**Source:**
:::

Why Did Christ Need John the Baptist?

“…Every valley shall be filled, and every mountain and hill shall be brought low”

Road construction is not easy, especially where the terrain is complex, where the hills are interspersed with lowlands. The general meaning of such work is understandable even to a layman: where it is too low – the road needs to be raised, where it is too high – to be lowered. When it comes to traveling to such picturesque places, I never cease to be surprised: how much knowledge and work the road builders put in to make the track at least more or less even without copying this convexo-concave landscape. And every time the gospel words about John the Baptist come to mind:

“And he came into all the country about Jordan, preaching the baptism of repentance for the remission of sins; As it is written in the book of the words of Esaias the prophet, saying, The voice of one crying in the wilderness, Prepare ye the way of the Lord, make his paths straight. Every valley shall be filled, and every mountain and hill shall be brought low; and the crooked shall be made straight, and the rough ways shall be made smooth; And all flesh shall see the salvation of God” (Luke 3:3-6).

Every valley shall be filled, and every mountain and hill shall be brought low… At first glance, it may seem incomprehensible – what is common between this road-building principle and the preaching of repentance?

:::

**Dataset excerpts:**
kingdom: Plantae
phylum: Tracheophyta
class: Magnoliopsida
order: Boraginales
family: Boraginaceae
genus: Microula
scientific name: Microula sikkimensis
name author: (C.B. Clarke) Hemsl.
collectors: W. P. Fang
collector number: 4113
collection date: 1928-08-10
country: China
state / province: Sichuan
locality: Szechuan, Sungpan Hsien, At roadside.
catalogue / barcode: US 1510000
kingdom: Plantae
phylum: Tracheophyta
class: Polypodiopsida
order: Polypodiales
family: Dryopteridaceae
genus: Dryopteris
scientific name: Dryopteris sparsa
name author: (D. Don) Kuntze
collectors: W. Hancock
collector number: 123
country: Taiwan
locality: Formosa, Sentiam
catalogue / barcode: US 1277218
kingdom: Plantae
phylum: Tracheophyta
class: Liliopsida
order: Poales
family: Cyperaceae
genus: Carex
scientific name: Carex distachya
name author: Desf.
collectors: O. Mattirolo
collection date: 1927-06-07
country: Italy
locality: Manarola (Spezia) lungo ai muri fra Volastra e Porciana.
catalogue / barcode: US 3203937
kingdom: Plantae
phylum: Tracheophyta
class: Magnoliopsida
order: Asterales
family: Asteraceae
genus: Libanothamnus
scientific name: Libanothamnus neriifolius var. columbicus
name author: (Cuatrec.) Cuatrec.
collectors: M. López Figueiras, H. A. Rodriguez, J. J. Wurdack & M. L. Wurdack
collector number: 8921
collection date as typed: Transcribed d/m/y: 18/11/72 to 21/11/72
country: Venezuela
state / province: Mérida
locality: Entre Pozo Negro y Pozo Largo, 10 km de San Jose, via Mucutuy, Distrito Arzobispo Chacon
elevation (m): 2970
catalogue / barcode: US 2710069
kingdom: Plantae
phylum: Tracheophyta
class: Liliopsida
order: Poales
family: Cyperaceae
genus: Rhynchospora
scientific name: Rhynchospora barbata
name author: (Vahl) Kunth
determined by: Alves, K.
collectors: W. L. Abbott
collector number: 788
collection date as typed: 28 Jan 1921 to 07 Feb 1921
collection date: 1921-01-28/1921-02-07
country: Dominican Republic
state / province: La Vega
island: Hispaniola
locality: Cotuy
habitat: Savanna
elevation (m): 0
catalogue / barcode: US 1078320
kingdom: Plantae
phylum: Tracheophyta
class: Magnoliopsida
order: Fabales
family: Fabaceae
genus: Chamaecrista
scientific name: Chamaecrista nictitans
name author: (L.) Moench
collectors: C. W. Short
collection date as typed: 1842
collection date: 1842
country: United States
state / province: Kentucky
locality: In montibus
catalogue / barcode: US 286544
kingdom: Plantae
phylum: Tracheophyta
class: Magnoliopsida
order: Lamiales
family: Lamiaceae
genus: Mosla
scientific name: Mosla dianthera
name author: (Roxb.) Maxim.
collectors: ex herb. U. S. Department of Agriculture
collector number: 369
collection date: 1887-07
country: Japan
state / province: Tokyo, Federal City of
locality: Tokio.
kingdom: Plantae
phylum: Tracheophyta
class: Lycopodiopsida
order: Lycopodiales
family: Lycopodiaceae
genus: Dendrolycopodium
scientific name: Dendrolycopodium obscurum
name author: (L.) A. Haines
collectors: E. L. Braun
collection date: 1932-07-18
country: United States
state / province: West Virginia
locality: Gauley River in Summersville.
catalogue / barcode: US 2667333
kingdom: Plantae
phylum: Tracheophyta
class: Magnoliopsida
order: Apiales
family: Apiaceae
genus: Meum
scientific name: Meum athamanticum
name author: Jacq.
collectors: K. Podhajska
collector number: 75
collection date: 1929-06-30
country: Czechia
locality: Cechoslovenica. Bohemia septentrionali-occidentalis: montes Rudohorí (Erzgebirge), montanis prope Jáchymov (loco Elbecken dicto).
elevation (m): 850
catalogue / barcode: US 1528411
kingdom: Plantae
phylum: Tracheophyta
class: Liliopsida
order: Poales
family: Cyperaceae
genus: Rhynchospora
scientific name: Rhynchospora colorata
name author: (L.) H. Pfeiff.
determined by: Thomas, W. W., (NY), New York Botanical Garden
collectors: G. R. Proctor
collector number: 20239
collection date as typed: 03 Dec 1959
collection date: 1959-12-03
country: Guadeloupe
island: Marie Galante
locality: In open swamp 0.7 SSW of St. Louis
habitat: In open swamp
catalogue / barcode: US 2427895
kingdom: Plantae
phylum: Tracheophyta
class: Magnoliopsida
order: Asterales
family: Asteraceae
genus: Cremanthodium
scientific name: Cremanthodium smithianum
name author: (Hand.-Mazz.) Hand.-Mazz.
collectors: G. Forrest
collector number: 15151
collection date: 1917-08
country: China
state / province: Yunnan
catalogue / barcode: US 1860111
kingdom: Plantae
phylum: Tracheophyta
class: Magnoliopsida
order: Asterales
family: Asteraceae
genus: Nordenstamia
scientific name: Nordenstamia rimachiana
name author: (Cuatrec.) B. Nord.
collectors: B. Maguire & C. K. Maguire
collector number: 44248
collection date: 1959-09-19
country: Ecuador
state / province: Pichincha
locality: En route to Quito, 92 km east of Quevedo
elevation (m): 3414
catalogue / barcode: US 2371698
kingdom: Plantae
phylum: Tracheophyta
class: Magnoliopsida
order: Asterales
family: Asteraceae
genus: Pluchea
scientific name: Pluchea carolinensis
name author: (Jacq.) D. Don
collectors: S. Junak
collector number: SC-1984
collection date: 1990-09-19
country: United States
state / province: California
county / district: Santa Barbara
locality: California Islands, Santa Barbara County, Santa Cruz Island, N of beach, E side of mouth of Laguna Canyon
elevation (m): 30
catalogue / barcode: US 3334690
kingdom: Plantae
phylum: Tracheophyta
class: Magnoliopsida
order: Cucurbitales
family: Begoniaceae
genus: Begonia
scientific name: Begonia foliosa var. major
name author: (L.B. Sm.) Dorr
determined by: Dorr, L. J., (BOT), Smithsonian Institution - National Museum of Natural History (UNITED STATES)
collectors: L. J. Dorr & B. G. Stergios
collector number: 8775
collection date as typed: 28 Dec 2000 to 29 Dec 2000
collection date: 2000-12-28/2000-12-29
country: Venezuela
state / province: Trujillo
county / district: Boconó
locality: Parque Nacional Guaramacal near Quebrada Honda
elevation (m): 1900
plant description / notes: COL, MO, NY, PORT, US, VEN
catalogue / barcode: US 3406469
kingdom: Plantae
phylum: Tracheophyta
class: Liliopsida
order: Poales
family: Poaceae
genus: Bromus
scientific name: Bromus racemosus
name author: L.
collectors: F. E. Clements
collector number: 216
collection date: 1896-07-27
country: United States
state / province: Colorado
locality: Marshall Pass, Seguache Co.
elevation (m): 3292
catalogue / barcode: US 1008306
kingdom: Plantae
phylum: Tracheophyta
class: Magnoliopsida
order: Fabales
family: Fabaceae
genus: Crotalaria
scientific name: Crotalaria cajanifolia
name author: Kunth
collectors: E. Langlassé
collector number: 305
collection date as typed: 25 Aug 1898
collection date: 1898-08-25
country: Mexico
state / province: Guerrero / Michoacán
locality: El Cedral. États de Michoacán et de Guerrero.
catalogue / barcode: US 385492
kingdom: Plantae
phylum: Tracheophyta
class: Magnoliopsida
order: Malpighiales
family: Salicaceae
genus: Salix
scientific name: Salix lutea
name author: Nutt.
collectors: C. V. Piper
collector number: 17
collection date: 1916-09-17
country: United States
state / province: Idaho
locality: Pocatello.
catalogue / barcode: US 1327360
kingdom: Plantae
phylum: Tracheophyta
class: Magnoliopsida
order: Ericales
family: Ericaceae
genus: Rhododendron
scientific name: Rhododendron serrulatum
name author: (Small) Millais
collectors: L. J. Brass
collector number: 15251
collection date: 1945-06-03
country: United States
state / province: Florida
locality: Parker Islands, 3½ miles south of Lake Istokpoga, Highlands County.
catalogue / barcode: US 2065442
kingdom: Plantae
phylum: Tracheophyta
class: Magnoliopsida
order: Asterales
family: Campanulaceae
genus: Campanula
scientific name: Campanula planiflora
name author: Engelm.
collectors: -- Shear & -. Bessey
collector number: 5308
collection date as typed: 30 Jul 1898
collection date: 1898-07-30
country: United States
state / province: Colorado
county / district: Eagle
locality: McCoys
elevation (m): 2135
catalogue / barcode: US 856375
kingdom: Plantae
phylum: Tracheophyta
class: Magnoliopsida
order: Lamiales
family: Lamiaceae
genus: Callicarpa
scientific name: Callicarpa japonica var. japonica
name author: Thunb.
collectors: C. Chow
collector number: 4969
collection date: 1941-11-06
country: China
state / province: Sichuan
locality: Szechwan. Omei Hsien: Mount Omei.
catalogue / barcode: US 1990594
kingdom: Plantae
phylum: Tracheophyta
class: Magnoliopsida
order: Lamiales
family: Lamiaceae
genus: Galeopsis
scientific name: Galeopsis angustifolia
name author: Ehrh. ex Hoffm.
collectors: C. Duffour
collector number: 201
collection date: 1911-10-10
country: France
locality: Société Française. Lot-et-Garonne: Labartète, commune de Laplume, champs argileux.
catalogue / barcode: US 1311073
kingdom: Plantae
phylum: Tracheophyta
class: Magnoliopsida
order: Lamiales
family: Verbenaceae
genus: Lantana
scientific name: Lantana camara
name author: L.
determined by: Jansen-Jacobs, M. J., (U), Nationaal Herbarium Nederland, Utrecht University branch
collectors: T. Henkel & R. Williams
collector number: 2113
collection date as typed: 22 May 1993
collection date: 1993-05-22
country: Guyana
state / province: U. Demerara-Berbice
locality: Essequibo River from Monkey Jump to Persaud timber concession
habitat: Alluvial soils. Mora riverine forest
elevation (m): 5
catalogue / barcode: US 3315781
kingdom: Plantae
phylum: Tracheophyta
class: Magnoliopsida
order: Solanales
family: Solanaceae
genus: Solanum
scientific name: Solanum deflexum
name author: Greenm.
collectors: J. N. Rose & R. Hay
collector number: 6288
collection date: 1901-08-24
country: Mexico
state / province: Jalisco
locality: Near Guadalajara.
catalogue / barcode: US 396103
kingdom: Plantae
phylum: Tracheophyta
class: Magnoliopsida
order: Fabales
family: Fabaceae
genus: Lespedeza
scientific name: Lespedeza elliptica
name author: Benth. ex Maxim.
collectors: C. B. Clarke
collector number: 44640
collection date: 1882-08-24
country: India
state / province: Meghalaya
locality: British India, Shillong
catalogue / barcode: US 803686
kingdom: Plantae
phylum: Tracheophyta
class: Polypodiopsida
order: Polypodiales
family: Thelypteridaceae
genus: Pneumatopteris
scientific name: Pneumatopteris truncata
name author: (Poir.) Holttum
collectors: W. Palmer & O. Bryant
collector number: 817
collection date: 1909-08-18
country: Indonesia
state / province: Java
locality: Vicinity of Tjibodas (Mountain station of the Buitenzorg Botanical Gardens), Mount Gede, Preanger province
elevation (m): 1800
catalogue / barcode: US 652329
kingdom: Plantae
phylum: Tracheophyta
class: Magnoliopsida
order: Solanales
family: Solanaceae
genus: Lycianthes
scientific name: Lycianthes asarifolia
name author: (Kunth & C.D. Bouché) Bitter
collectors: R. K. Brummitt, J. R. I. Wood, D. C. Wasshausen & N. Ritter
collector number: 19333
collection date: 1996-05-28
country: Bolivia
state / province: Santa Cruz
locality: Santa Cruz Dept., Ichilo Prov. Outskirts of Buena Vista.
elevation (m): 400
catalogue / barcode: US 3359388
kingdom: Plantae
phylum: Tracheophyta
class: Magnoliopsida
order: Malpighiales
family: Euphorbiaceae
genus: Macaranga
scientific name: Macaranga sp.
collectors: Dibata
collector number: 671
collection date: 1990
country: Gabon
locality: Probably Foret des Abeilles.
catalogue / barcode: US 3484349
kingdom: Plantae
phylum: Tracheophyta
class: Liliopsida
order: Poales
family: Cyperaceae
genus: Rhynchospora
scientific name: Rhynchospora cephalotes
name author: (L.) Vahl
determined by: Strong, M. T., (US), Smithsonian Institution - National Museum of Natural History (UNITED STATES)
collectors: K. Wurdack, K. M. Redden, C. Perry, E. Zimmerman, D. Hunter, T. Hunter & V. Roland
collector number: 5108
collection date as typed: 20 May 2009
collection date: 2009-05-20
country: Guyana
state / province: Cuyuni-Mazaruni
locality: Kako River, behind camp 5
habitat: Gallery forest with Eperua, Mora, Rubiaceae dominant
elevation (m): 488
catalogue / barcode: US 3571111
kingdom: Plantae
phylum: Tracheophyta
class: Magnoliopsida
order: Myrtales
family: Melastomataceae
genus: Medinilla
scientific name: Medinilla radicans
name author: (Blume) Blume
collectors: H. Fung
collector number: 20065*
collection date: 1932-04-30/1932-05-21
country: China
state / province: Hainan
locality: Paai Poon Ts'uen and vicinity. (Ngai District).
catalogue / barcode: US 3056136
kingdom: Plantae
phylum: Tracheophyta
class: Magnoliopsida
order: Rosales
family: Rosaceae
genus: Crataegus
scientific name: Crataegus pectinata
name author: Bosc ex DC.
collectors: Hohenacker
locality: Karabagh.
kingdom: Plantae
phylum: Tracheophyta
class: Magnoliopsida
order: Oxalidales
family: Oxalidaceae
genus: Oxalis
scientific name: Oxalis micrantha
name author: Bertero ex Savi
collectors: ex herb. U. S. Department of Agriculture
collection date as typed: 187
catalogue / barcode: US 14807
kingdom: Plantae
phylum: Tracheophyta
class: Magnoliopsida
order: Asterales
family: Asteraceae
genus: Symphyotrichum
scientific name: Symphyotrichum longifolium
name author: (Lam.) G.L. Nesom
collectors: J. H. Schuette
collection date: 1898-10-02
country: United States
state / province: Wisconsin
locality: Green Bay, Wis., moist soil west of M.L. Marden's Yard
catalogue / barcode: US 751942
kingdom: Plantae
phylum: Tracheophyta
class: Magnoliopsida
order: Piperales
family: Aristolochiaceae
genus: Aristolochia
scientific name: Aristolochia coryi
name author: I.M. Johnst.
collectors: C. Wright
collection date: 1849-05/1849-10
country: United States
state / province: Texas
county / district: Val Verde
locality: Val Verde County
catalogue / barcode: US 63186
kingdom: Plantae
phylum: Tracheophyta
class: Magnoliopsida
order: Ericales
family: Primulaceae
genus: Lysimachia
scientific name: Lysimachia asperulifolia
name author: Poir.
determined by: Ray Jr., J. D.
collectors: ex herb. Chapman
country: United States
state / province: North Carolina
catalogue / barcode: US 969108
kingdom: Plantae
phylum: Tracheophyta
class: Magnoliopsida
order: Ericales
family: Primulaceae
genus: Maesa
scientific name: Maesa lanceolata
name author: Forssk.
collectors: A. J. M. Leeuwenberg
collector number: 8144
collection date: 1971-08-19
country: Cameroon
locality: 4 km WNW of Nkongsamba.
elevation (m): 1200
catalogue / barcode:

:::

**What to do:**
(1) Translate into Spanish this sentence from the reflection on John the Baptist: "Road construction is not easy, especially where the terrain is complex, where the hills are interspersed with lowlands."
(2) In the reflection on John the Baptist, what did he preach as he came into all the country about Jordan?
(3) Proceed with the reflection on John the Baptist, picking up right after its final sentence.

**Solved tasks:**
(1) La construcción de carreteras no es fácil, sobre todo donde el terreno es complejo, donde las colinas se intercalan con tierras bajas.

(2) He preached the baptism of repentance for the remission of sins.

(3)
However, for some reason God put just such an image in the mouth of the ancient prophet Isaiah, another seven centuries before the birth of John the Baptist.

The purpose of John’s sermon was to prepare the people of Israel for the coming of the Messiah. What could prevent the Jews from decently meeting their King? What valleys and mountains needed to be removed from the paths of their salvation?

The salvation of man is hindered by his sins. But sins also may be different. Some are direct violation of God’s commandments, obvious to all, not excluding the sinner himself. Drunkards, fornicators, thieves and extortionists know how much their lives have deviated from God’s plan for them. And no matter how destructive the passions may be in such people, deep down in their hearts many of them are burdened by their sins, suffer from them and would like to leave them forever.

But there is also a more subtle version of a sinful life when an outwardly pious person is so sure of his own righteousness that he does not feel any need for repentance at all. Both those and these came to John the Baptist.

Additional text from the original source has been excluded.